Sometimes our eyes are opened only through tragedy and a great deal of pain. Forty-three years ago tomorrow the world’s eyes were opened again to the deep wound of racism in our society, when Martin Luther King, Jr., was assassinated in Memphis. That event shined a bright light on a deep darkness in the soul of this country, and one with which we are sadly still coming to terms. Whether the issue is race or ethnicity or sexual orientation, or other religions, it is very often the thing we are most certain about – or the most fearful of – that points to our place of spiritual blindness.
Paul wrote to the Ephesians how he wished that “the eyes of your heart may be enlightened.” (Eph. 1:18) I love that idea – “the eyes of your heart” – the idea that our heart, the seat of our deepest feelings and emotions, can be the place from which we most truly see.
John Newton’s eyes were opened to see the humanity in suffering people he had treated as property. And he began to see Christ in himself of all people – this rough-hewn specimen of an 18th century seafarer. And he began to see Christ in the faces of the slaves he had bought and sold. And from that time on, he would never be the same.

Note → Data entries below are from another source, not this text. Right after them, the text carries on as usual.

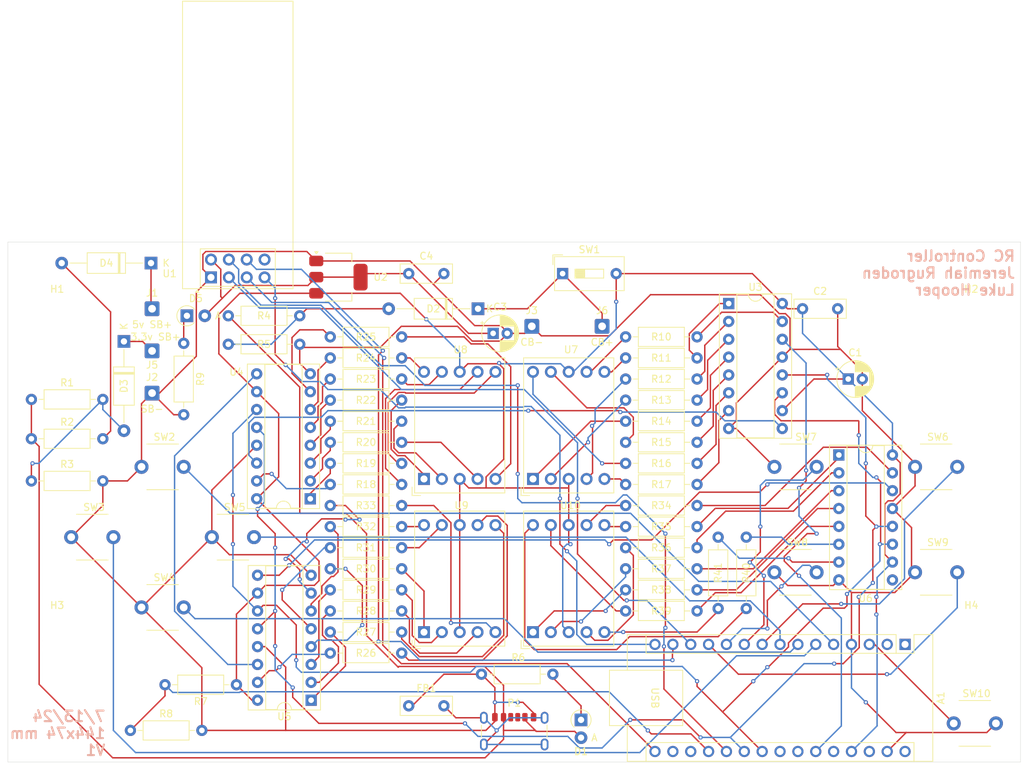
<source format=kicad_pcb>
(kicad_pcb
	(version 20240108)
	(generator "pcbnew")
	(generator_version "8.0")
	(general
		(thickness 1.6)
		(legacy_teardrops no)
	)
	(paper "A4")
	(layers
		(0 "F.Cu" signal)
		(31 "B.Cu" signal)
		(32 "B.Adhes" user "B.Adhesive")
		(33 "F.Adhes" user "F.Adhesive")
		(34 "B.Paste" user)
		(35 "F.Paste" user)
		(36 "B.SilkS" user "B.Silkscreen")
		(37 "F.SilkS" user "F.Silkscreen")
		(38 "B.Mask" user)
		(39 "F.Mask" user)
		(40 "Dwgs.User" user "User.Drawings")
		(41 "Cmts.User" user "User.Comments")
		(42 "Eco1.User" user "User.Eco1")
		(43 "Eco2.User" user "User.Eco2")
		(44 "Edge.Cuts" user)
		(45 "Margin" user)
		(46 "B.CrtYd" user "B.Courtyard")
		(47 "F.CrtYd" user "F.Courtyard")
		(48 "B.Fab" user)
		(49 "F.Fab" user)
		(50 "User.1" user)
		(51 "User.2" user)
		(52 "User.3" user)
		(53 "User.4" user)
		(54 "User.5" user)
		(55 "User.6" user)
		(56 "User.7" user)
		(57 "User.8" user)
		(58 "User.9" user)
	)
	(setup
		(stackup
			(layer "F.SilkS"
				(type "Top Silk Screen")
			)
			(layer "F.Paste"
				(type "Top Solder Paste")
			)
			(layer "F.Mask"
				(type "Top Solder Mask")
				(thickness 0.01)
			)
			(layer "F.Cu"
				(type "copper")
				(thickness 0.035)
			)
			(layer "dielectric 1"
				(type "core")
				(thickness 1.51)
				(material "FR4")
				(epsilon_r 4.5)
				(loss_tangent 0.02)
			)
			(layer "B.Cu"
				(type "copper")
				(thickness 0.035)
			)
			(layer "B.Mask"
				(type "Bottom Solder Mask")
				(thickness 0.01)
			)
			(layer "B.Paste"
				(type "Bottom Solder Paste")
			)
			(layer "B.SilkS"
				(type "Bottom Silk Screen")
			)
			(copper_finish "None")
			(dielectric_constraints no)
		)
		(pad_to_mask_clearance 0)
		(allow_soldermask_bridges_in_footprints no)
		(pcbplotparams
			(layerselection 0x00010fc_ffffffff)
			(plot_on_all_layers_selection 0x0000000_00000000)
			(disableapertmacros no)
			(usegerberextensions yes)
			(usegerberattributes yes)
			(usegerberadvancedattributes yes)
			(creategerberjobfile no)
			(dashed_line_dash_ratio 12.000000)
			(dashed_line_gap_ratio 3.000000)
			(svgprecision 4)
			(plotframeref no)
			(viasonmask no)
			(mode 1)
			(useauxorigin no)
			(hpglpennumber 1)
			(hpglpenspeed 20)
			(hpglpendiameter 15.000000)
			(pdf_front_fp_property_popups yes)
			(pdf_back_fp_property_popups yes)
			(dxfpolygonmode yes)
			(dxfimperialunits yes)
			(dxfusepcbnewfont yes)
			(psnegative no)
			(psa4output no)
			(plotreference yes)
			(plotvalue no)
			(plotfptext yes)
			(plotinvisibletext no)
			(sketchpadsonfab no)
			(subtractmaskfromsilk yes)
			(outputformat 1)
			(mirror no)
			(drillshape 0)
			(scaleselection 1)
			(outputdirectory "plots/")
		)
	)
	(net 0 "")
	(net 1 "Net-(A1-A6)")
	(net 2 "Net-(A1-D8)")
	(net 3 "unconnected-(A1-AREF-Pad18)")
	(net 4 "unconnected-(A1-SDA{slash}A4-Pad23)")
	(net 5 "Net-(A1-D5)")
	(net 6 "Net-(A1-D6)")
	(net 7 "GND")
	(net 8 "Net-(A1-SCK)")
	(net 9 "Net-(A1-D9)")
	(net 10 "unconnected-(A1-TX1-Pad1)")
	(net 11 "Net-(A1-A3)")
	(net 12 "Net-(A1-~{RESET}-Pad3)")
	(net 13 "unconnected-(A1-SCL{slash}A5-Pad24)")
	(net 14 "Net-(A1-D2)")
	(net 15 "unconnected-(A1-VIN-Pad30)")
	(net 16 "Net-(A1-D4)")
	(net 17 "unconnected-(A1-~{RESET}-Pad28)")
	(net 18 "Net-(A1-A1)")
	(net 19 "Net-(A1-D7)")
	(net 20 "Net-(A1-D10)")
	(net 21 "Net-(A1-A2)")
	(net 22 "Net-(A1-A0)")
	(net 23 "+4.8V")
	(net 24 "unconnected-(A1-A7-Pad26)")
	(net 25 "Net-(A1-MOSI)")
	(net 26 "unconnected-(A1-3V3-Pad17)")
	(net 27 "unconnected-(A1-RX1-Pad2)")
	(net 28 "Net-(A1-D3)")
	(net 29 "Net-(A1-MISO)")
	(net 30 "+3.3V")
	(net 31 "+5V")
	(net 32 "Net-(D1-K)")
	(net 33 "Net-(D2-K)")
	(net 34 "Net-(D2-A)")
	(net 35 "Net-(D3-A)")
	(net 36 "Net-(D3-K)")
	(net 37 "Net-(D4-A)")
	(net 38 "Net-(D4-K)")
	(net 39 "Net-(D5-K)")
	(net 40 "Net-(P1-SHIELD)")
	(net 41 "unconnected-(P1-VCONN-PadB5)")
	(net 42 "unconnected-(P1-CC-PadA5)")
	(net 43 "Net-(U3-QA)")
	(net 44 "Net-(U7-A)")
	(net 45 "Net-(U7-B)")
	(net 46 "Net-(U3-QB)")
	(net 47 "Net-(U7-C)")
	(net 48 "Net-(U3-QC)")
	(net 49 "Net-(U3-QD)")
	(net 50 "Net-(U7-D)")
	(net 51 "Net-(U7-E)")
	(net 52 "Net-(U3-QE)")
	(net 53 "Net-(U7-F)")
	(net 54 "Net-(U3-QF)")
	(net 55 "Net-(U3-QG)")
	(net 56 "Net-(U7-G)")
	(net 57 "Net-(U7-RDP)")
	(net 58 "Net-(U3-QH)")
	(net 59 "Net-(U4-QA)")
	(net 60 "Net-(U8-A)")
	(net 61 "Net-(U4-QB)")
	(net 62 "Net-(U8-B)")
	(net 63 "Net-(U4-QC)")
	(net 64 "Net-(U8-C)")
	(net 65 "Net-(U8-D)")
	(net 66 "Net-(U4-QD)")
	(net 67 "Net-(U4-QE)")
	(net 68 "Net-(U8-E)")
	(net 69 "Net-(U4-QF)")
	(net 70 "Net-(U8-F)")
	(net 71 "Net-(U4-QG)")
	(net 72 "Net-(U8-G)")
	(net 73 "Net-(U8-RDP)")
	(net 74 "Net-(U4-QH)")
	(net 75 "Net-(U5-QA)")
	(net 76 "Net-(U9-A)")
	(net 77 "Net-(U9-B)")
	(net 78 "Net-(U5-QB)")
	(net 79 "Net-(U9-C)")
	(net 80 "Net-(U5-QC)")
	(net 81 "Net-(U5-QD)")
	(net 82 "Net-(U9-D)")
	(net 83 "Net-(U9-E)")
	(net 84 "Net-(U5-QE)")
	(net 85 "Net-(U5-QF)")
	(net 86 "Net-(U9-F)")
	(net 87 "Net-(U9-G)")
	(net 88 "Net-(U5-QG)")
	(net 89 "Net-(U5-QH)")
	(net 90 "Net-(U9-RDP)")
	(net 91 "Net-(U6-QA)")
	(net 92 "Net-(U10-A)")
	(net 93 "Net-(U6-QB)")
	(net 94 "Net-(U10-B)")
	(net 95 "Net-(U10-C)")
	(net 96 "Net-(U6-QC)")
	(net 97 "Net-(U10-D)")
	(net 98 "Net-(U6-QD)")
	(net 99 "Net-(U6-QE)")
	(net 100 "Net-(U10-E)")
	(net 101 "Net-(U10-F)")
	(net 102 "Net-(U6-QF)")
	(net 103 "Net-(U6-QG)")
	(net 104 "Net-(U10-G)")
	(net 105 "Net-(U10-RDP)")
	(net 106 "Net-(U6-QH)")
	(net 107 "unconnected-(U1-IRQ-Pad8)")
	(net 108 "Net-(U3-QH')")
	(net 109 "Net-(U4-QH')")
	(net 110 "Net-(U5-QH')")
	(net 111 "unconnected-(U6-QH'-Pad9)")
	(footprint "Button_Switch_THT:SW_PUSH_Singular_6mm" (layer "F.Cu") (at 152 67.75))
	(footprint "Resistor_THT:R_Axial_DIN0207_L6.3mm_D2.5mm_P10.16mm_Horizontal" (layer "F.Cu") (at 130.84 75.5))
	(footprint "Resistor_THT:R_Axial_DIN0207_L6.3mm_D2.5mm_P10.16mm_Horizontal" (layer "F.Cu") (at 120.5 99.5 180))
	(footprint "Button_Switch_THT:SW_PUSH_Singular_6mm" (layer "F.Cu") (at 52 77.75))
	(footprint "Connector_Wire:SolderWire-0.5sqmm_1x01_D0.9mm_OD2.1mm" (layer "F.Cu") (at 63.5 53.5))
	(footprint "Resistor_THT:R_Axial_DIN0207_L6.3mm_D2.5mm_P10.16mm_Horizontal" (layer "F.Cu") (at 99 54.5 180))
	(footprint "Capacitor_THT:C_Rect_L7.2mm_W2.5mm_P5.00mm_FKS2_FKP2_MKS2_MKP2" (layer "F.Cu") (at 100 104))
	(footprint "Button_Switch_THT:SW_PUSH_Singular_6mm" (layer "F.Cu") (at 177.5 104.25))
	(footprint "Resistor_THT:R_Axial_DIN0207_L6.3mm_D2.5mm_P10.16mm_Horizontal" (layer "F.Cu") (at 130.84 57.5))
	(footprint "Resistor_THT:R_Axial_DIN0207_L6.3mm_D2.5mm_P10.16mm_Horizontal" (layer "F.Cu") (at 99 93.5 180))
	(footprint "Resistor_THT:R_Axial_DIN0207_L6.3mm_D2.5mm_P10.16mm_Horizontal" (layer "F.Cu") (at 130.84 51.5))
	(footprint "Display_7Segment:LMS-5161" (layer "F.Cu") (at 117.8695 72.4095 90))
	(footprint "Resistor_THT:R_Axial_DIN0207_L6.3mm_D2.5mm_P10.16mm_Horizontal" (layer "F.Cu") (at 75.5 101 180))
	(footprint "RF_Module:nRF24L01_Antenna" (layer "F.Cu") (at 71.88 43.04 90))
	(footprint "Resistor_THT:R_Axial_DIN0207_L6.3mm_D2.5mm_P10.16mm_Horizontal" (layer "F.Cu") (at 99 75.5 180))
	(footprint "Resistor_THT:R_Axial_DIN0207_L6.3mm_D2.5mm_P10.16mm_Horizontal" (layer "F.Cu") (at 46.34 72))
	(footprint "Display_7Segment:LMS-5161" (layer "F.Cu") (at 117.8695 94.2095 90))
	(footprint "Connector_Wire:SolderWire-0.5sqmm_1x01_D0.9mm_OD2.1mm" (layer "F.Cu") (at 63.5 47.5))
	(footprint "Package_DIP:DIP-16_W7.62mm_Socket" (layer "F.Cu") (at 145.5 46.76))
	(footprint "Resistor_THT:R_Axial_DIN0207_L6.3mm_D2.5mm_P10.16mm_Horizontal" (layer "F.Cu") (at 99 87.5 180))
	(footprint "Module:Arduino_Nano" (layer "F.Cu") (at 170.58 95.26 -90))
	(footprint "Capacitor_THT:C_Rect_L7.2mm_W2.5mm_P5.00mm_FKS2_FKP2_MKS2_MKP2" (layer "F.Cu") (at 156 47.5))
	(footprint "Resistor_THT:R_Axial_DIN0207_L6.3mm_D2.5mm_P10.16mm_Horizontal" (layer "F.Cu") (at 130.84 60.5))
	(footprint "MountingHole:MountingHole_4.3mm_M4" (layer "F.Cu") (at 50 50))
	(footprint "Capacitor_THT:CP_Radial_D5.0mm_P2.00mm" (layer "F.Cu") (at 162.5 57.5))
	(footprint "Button_Switch_THT:SW_PUSH_Singular_6mm" (layer "F.Cu") (at 172 82.75))
	(footprint "Diode_THT:D_A-405_P2.54mm_Vertical_AnodeUp" (layer "F.Cu") (at 68.455 48.5))
	(footprint "Resistor_THT:R_Axial_DIN0207_L6.3mm_D2.5mm_P10.16mm_Horizontal" (layer "F.Cu") (at 99 69.5 180))
	(footprint "Button_Switch_THT:SW_PUSH_Singular_6mm" (layer "F.Cu") (at 172 67.75))
	(footprint "Resistor_THT:R_Axial_DIN0207_L6.3mm_D2.5mm_P10.16mm_Horizontal" (layer "F.Cu") (at 46.34 60.4))
	(footprint "Resistor_THT:R_Axial_DIN0207_L6.3mm_D2.5mm_P10.16mm_Horizontal" (layer "F.Cu") (at 99 90.5 180))
	(footprint "Resistor_THT:R_Axial_DIN0207_L6.3mm_D2.5mm_P10.16mm_Horizontal"
		(layer "F.Cu")
		(uuid "72f09c2f-648d-469c-b9f8-9eb26bb2f428")
		(at 130.84 90.5)
		(descr "Resistor, Axial_DIN0207 series, Axial, Horizontal, pin pitch=10.16mm, 0.25W = 1/4W, length*diameter=6.3*2.5mm^2, http://cdn-reichelt.de/documents/datenblatt/B400/1_4W%23YAG.pdf")
		(tags "Resistor Axial_DIN0207 series Axial Horizontal pin pitch 10.16mm 0.25W = 1/4W length 6.3mm diameter 2.5mm")
		(property "Reference" "R39"
			(at 5.08 0 0)
			(layer "F.SilkS")
			(uuid "44aadf01-621d-4d90-a3d5-cd64d72c9dfb")
			(effects
				(font
					(size 1 1)
					(thickness 0.15)
				)
			)
		)
		(property "Value" "150Ω"
			(at 5.08 2.37 0)
			(layer "F.Fab")
			(uuid "7aca0277-3779-4908-b141-4dbc7ed50e16")
			(effects
				(font
					(size 1 1)
					(thickness 0.15)
				)
			)
		)
		(property "Footprint" "Resistor_THT:R_Axial_DIN0207_L6.3mm_D2.5mm_P10.16mm_Horizontal"
			(at 0 0 0)
			(unlocked yes)
			(layer "F.Fab")
			(hide yes)
			(uuid "6f14088c-aafa-4426-a230-67ab54dcb7aa")
			(effects
				(font
					(size 1.27 1.27)
					(thickness 0.15)
				)
			)
		)
		(property "Datasheet" ""
			(at 0 0 0)
			(unlocked yes)
			(layer "F.Fab")
			(hide yes)
			(uuid "8e4bccd0-73dc-4010-b69d-97d327f82636")
			(effects
				(font
					(size 1.27 1.27)
					(thickness 0.15)
				)
			)
		)
		(property "Description" "Resistor"
			(at 0 0 0)
			(unlocked yes)
			(layer "F.Fab")
			(hide yes)
			(uuid "2c3d5ba2-4537-4c42-8f78-6ba13db37fc5")
			(effects
				(font
					(size 1.27 1.27)
					(thickness 0.15)
				)
			)
		)
		(property ki_fp_filters "R_*")
		(path "/25a91f10-3a28-4ca1-8059
... [427519 chars truncated]
</source>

I once was was lost, but now am found; was blind, but now I see.
We are all challenged today and every time we come to this altar to see with spiritual eyes the new reality that is already with us, but which we so often miss. And that reality is that Christ is in us and we are in Christ.
Today’s collect for the Fourth Sunday in Lent was written for a prior lectionary, which always had the feeding of the five thousand for the gospel on this day. But it speaks just as beautifully, I think, of our need to have our spiritual eyes opened.
“Gracious Father, whose blessed Son Jesus Christ came down from heaven to be the true bread which gives life to the world: Evermore give us this bread, that he may live in us, and we in him…”
God grant us all spiritual eyes to see Christ in us, and to know, too, that we are in Christ.
[1] Eugene H. Peterson, The Message: The New Testament in Contemporary Language, NavPress Publishing Group, 2003.
[2] Ash Wednesday liturgy, Book of Common Prayer, p. 268.